A Randomized Trial Comparing Occlusion Versus Pharmacologic Therapy for Moderate Amblyopia (Patch v. atropine)
Amblyopia, when diagnosed in children, is usually treated with occlusion (patching) of the sound eye. Occlusion therapy is subject to problems of compliance, due to the child’s dislike of wearing a patch for visual,
skin irritation, and social/psychological reasons. There is evidence that compliance may be one of, if not, the most important determinant of success of amblyopia therapy.

An alternative treatment, drug therapy with a cycloplegic drug (atropine) that dilates the pupils and blurs the image seen by the sound eye, has been known for almost a century.
This method has been widely used for the management of occlusion treatment failures and for maintenance therapy. However, it has seen little use as a primary treatment for amblyopia.
Clinical experience has found that it has a high acceptability to patients and parents, and hence high compliance. In addition to its acceptability,
pharmacologic therapy has the known advantage over occlusion of providing a wider visual field with both eyes, which may have safety and other functional implications.
There is also clinical and laboratory evidence suggesting that drug therapy may maintain and improve the ability to see with both eyes (binocularity).

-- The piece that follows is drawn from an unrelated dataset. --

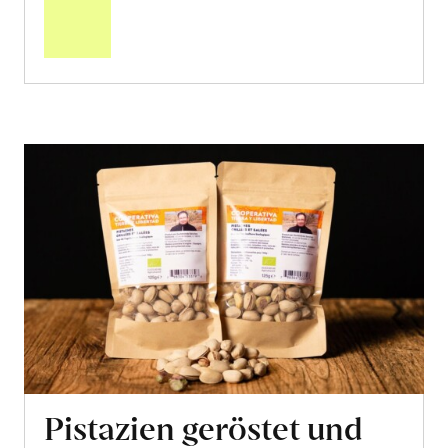
Warenkorb
Pistazien geröstet und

Available data suggest that the success rate with drug therapy is as good as, if not better than, the success rate with occlusion therapy for mild to moderate degrees of amblyopia.
If this is true, for many children with amblyopia, drug therapy may be the preferred initial therapy since it appears to be more readily accepted by the children and parents.
Despite data to support the use of drug therapy as a primary therapy for amblyopia, it has gained only limited use among pediatric ophthalmologists. The NEI conducted this study comparing
the outcomes from occlusion therapy and drug therapy to determine if new practice guidelines for treatment of amblyopia are needed.
The study compared the effectiveness of 6-month treatment of occlusion with
eye patches with a 6-month treatment with daily topical 1% atropine sulfate eye drops.

Patching Protocol
Adhesive skin patches provided by the study (Coverlet Eye Occlusors; Beiersdorf-Jobst Inc, Rutherford College, NC) were used unless there was skin allergy or
irritation nonresponsive to both local treatment with a skin emollient and a change in the brand of patch, in which case a spectacle occluder could be prescribed.

The patching protocol was designed to be similar to the investigator's usual practice subject to the following stipulations: (1) the initial patching time was a minimum of 6 hours per day (maximum, all waking hours); (2) assuming that reverse amblyopia did not develop, this minimum remained in effect through the 6-month outcome examination unless the criteria for successful treatment were met; (3) if criteria for successful treatment were met, patching time could be reduced but needed to be at least 7 hours per week as long as the visual acuity in the amblyopic eye was 1 or more lines worse than that in the sound eye; (4) if the visual acuity in the two eyes became equal, patching could be discontinued; and (5) if criteria for successful treatment were not met by the 16-week visit,
and patching time had been less than 12 hours per day, patching time was increased to 12 or more hours per day for 2 months prior to the 6-month outcome examination.

Atropine Protocol
At enrollment, patients were prescribed 1 drop per day of atropine sulfate 1%, which was provided by the study. Sunglasses were also provided, with the advice that they be worn with a hat when the child was in sunlight. Daily atropine use was continued unless the visual acuity in the amblyopic eye met criteria for successful treatment, in which case (at the investigator's discretion) the frequency could be reduced to a minimum of 2 times a week and could be discontinued if the acuities became equal in the two eyes. For patients with hyperopia in the sound eye, if the amblyopic eye was not successfully treated by the 16-week visit, the spectacle lens was
reduced to plano for 2 months prior to the 6-month outcome examination.
 If an allergy to atropine developed, topical homatropine 5% could be substituted instead.
 Study Results: The study found that At 2 years, visual acuity in the
amblyopic eye improved from baseline a mean of 3.7 lines in the patching group and 3.6 lines in the atropine group. There were no meaningful difference
between groups in either mean visual acuity score or lines of improvement. The distributions of outcome acuities in the amblyopic eyes were remarkably similar,
with 51% in the patching group and 49% in the atropine group achieving 20/25 or better.

Study Conclusion: Atropine or patching for 6 months produced similar improvement of moderate amblyopia in children between 3 and 7 years of age.